Chocolate Baked Oatmeal with Protein Frosting

Indulge in the decadent delight of Chocolate Baked Oatmeal with a protein-packed frosting, perfect for a nutritious breakfast or snack. This wholesome dish features a blend of hearty oats, creamy peanut butter, and rich cocoa powder, promising to satiate your chocolate cravings in the healthiest way possible.

The baked oatmeal provides a comforting, warm texture, while the protein frosting adds a sweet, indulgent touch. Whether enjoyed in the morning to kickstart your day or as a guilt-free treat, this Chocolate Baked Oatmeal is a delicious and satisfying choice for any time of day.

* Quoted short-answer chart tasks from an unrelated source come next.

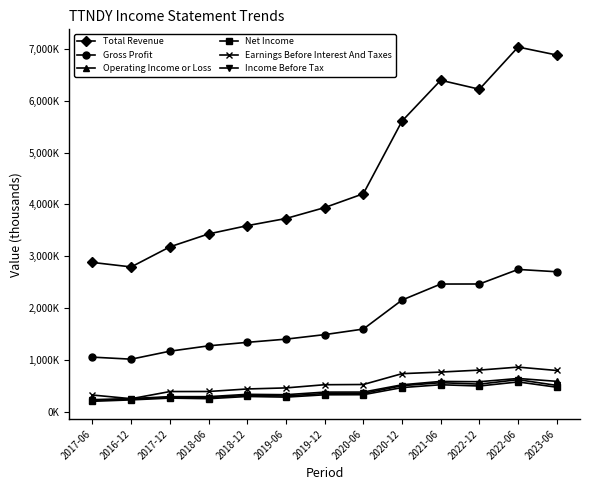

Is this an area chart (filled region under the line)?

No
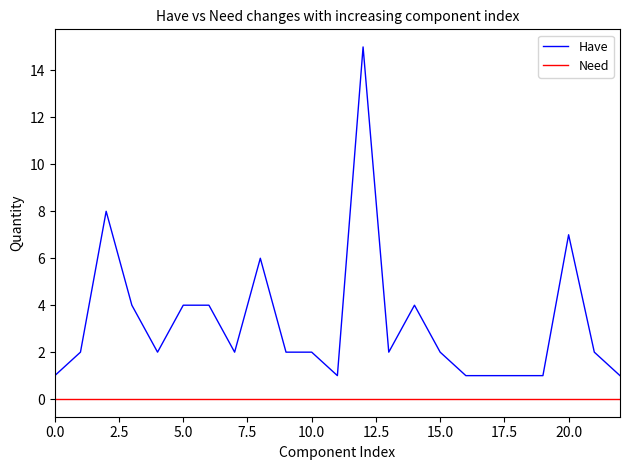

Which series has the largest total across all categories?

Have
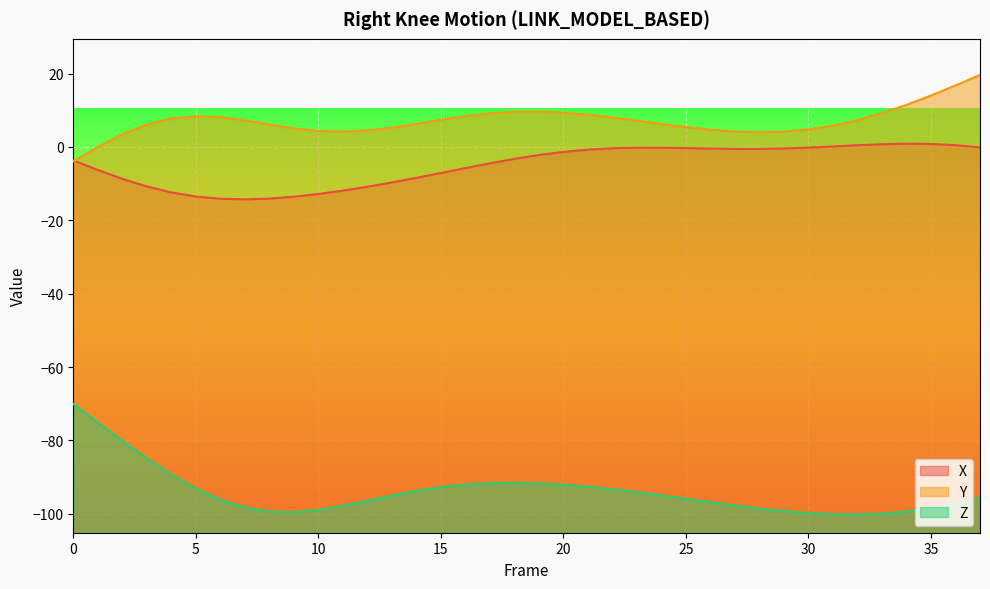

What is the sum of all Y values?

268.0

Chocolate Baked Oatmeal with Protein Frosting

Indulge in this Chocolate Baked Oatmeal with a protein-packed frosting for a delicious and nutritious breakfast or snack. Made with wholesome ingredients like oats, peanut butter, and cocoa powder, this baked oatmeal is sure to satisfy your chocolate cravings.
Prep Time 10 minutes
Cook Time 40 minutes
Total Time 50 minutes
Course Breakfast, Snack
Servings 6
Calories 280 kcal

Equipment

  • Large mixing bowl for combining oatmeal ingredients
  • 8×8 baking pan
  • Small bowl for mixing frosting
  • Measuring cups and spoons

Ingredients
  

  • 2 cups oat milk or any non-dairy milk of your choice
  • 2 cups organic rolled oats
  • ½ cup maple syrup
  • 1/3 cup organic peanut butter
  • 1/4 cup unsweetened cocoa powder
  • 1 tsp pure vanilla extract
  • 1 tsp baking powder
  • 1 tbsp ground flax seed
  • 1 tbsp organic chia seeds
  • Pinch of pink Himalayan salt
  • 8×8 pan lightly greased with coconut or avocado oil
  • Protein Frosting for individual serving – double if you want to ice the full pan
  • 1 tbsp vanilla protein powder
  • 1-2 tbsp non-dairy milk

Instructions
 

  • Preheat the oven to 350°F (175°C) and lightly grease an 8×8 baking pan with coconut or avocado oil.
  • In a large mixing bowl, combine the oat milk, rolled oats, maple syrup, peanut butter, cocoa powder, vanilla extract, baking powder, ground flax seed, chia seeds, and salt. Mix well to combine.
  • Pour the oatmeal mixture into the prepared baking pan and spread it out evenly.
  • Bake in the preheated oven for 40 minutes, or until the oatmeal is set and a toothpick inserted into the center comes out clean.
  • Remove from the oven and let it cool completely in the pan.
  • In a small bowl, mix together the vanilla protein powder and non-dairy milk to make the frosting.
  • Once the oatmeal has cooled, drizzle the protein frosting over the top.
  • Slice the baked oatmeal into squares and enjoy! Store any leftovers in the refrigerator and reheat before serving, or enjoy cold.

Notes

  • You can customize this baked oatmeal by adding nuts, seeds, or dried fruit to the oatmeal mixture before baking.
  • Feel free to adjust the sweetness by adding more or less maple syrup, depending on your preference.
  • If you don’t have oat milk, you can use any other non-dairy milk you have on hand.
  • The protein frosting is optional but adds an extra boost of protein and flavor to the oatmeal.